▶ _ACTIONS TO TAKE_
a) Print the stretch of the Amperity article from "Amperity’s customers, which" through "reaching that goal.".
b) Please carry on the Amperity article from its last sentence.

:: SOURCE TEXT

The platform can help a retailer figure out customers who spent more than $1,000 last year, but only $250 so far in 2017, for example. Or, it can help an airline identify customers who flew four times in 2016, but only once this year.

“This arbitrary question you might want to ask of your customer data — this is stuff that these companies can’t do today,” Shahani said. “It’s impossible for them to quickly get that data.”

Amperity is not a predictive analysis platform; instead, its clients can take this data and then figure out how to tweak their marketing campaigns. Its technology is particularly valuable for companies that are not “internet-first.”

Amperity’s customers, which include Fortune 500 companies, range from a wide variety of industries — one of many differences from Shahani and Slager’s experience at Appature.

“We have a very big vision around what we see this business capable of being in terms of its contribution to the market and our customers, and to our employees and this community,” Shahani said. “That’s something that really drives us in a way that I don’t think we were driven by before and thought about before.”

Shahani and Slager have long-time ties to the Seattle area and are bullish about creating the next great local startup. Shahani said today marks a milestone in reaching that goal.

“If we continue to play our cards right, continue to serve our customers well, and continue to build great product, we will have the same opportunity that many of those lighthouse companies like Tableau, Apptio, and others have done,” he noted.

Microsoft CEO Satya Nadella speaks at Microsoft Envision.

Being in the Seattle region also helped Amperity link up with Microsoft for a “really meaningful partnership,” said Shahani, who has spent the past year working directly with Microsoft CEO Satya Nadella. Microsoft customers will get access to Amperity via its independent software vendor system while the company will look to integrate the platform with its Adobe partnership.

“The way Amperity lights up products like Azure, Azure Data Lake, Azure Machine Learning, the Power BI stack, Dynamics — when you feed those products with better, unified data about the customer that is more complete, those products perform a lot better for the user,” Shahani explained. “Satya was very persuasive in getting us to build Azure compatibility, which is something we hadn’t done historically with our product.”

::::
:: INFORMATION GIVEN

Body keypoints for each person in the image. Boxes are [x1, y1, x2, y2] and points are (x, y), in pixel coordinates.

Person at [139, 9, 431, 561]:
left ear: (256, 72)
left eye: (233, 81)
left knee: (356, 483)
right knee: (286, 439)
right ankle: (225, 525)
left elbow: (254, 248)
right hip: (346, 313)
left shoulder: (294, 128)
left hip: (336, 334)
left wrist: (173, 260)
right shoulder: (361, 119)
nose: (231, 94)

::::
:: INFORMATION GIVEN

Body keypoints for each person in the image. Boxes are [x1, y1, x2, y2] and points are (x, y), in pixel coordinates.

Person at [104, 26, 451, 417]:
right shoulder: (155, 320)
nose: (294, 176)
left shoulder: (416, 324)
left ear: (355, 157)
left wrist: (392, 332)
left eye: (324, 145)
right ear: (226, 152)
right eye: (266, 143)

::::
:: INFORMATION GIVEN

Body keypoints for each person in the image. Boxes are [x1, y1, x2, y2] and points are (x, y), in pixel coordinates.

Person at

::::

▶ _RESULTS IN ORDER_
a)
Amperity’s customers, which include Fortune 500 companies, range from a wide variety of industries — one of many differences from Shahani and Slager’s experience at Appature.

“We have a very big vision around what we see this business capable of being in terms of its contribution to the market and our customers, and to our employees and this community,” Shahani said. “That’s something that really drives us in a way that I don’t think we were driven by before and thought about before.”

Shahani and Slager have long-time ties to the Seattle area and are bullish about creating the next great local startup. Shahani said today marks a milestone in reaching that goal.

b)
Shahani noted that Amperity is not exclusive to Azure and expects the same level of integration with Amazon Web Services in the future.

Amperity has steadily added veteran talent to its leadership team, from bringing on Dave Fetterman as vice president of engineering, to hiring Amy Pelly as its CFO, to adding Aashish Dhamdhere as vice president of marketing.

But Amperity has also seen a bit of churn with some hires. Shahani acknowledged a “sub-15 percent attrition” but said the company considers that within a normal range.

“One thing we’ve always been committed to as an operator is that if things aren’t working, you try to make it work where it makes sense, but if it doesn’t, you make the call early,” he said. “It’s not always us saying it’s not a fit, or the other party saying it’s not a fit. Sometimes you both look each other in the eye and say, ‘you know what, we thought this was a great idea, but for both of us it turns out it’s not working out.’ We’ve worked extra hard to make sure we have those conversations candidly and we do them quickly when we realize there isn’t a great fit and we treat people the way we want to be treated on the way out.”

Shahani said the company is still working off its initial $9 million investment — “we’ve been very capital efficient,” he noted — but expects to entertain additional funding conversations down the road.

Amperity is celebrating its launch with an event in Seattle today featuring executives from Crate & Barrel, Louis Vuitton Moët Hennessy, Alaska Airlines, Nordstrom, and Starbucks.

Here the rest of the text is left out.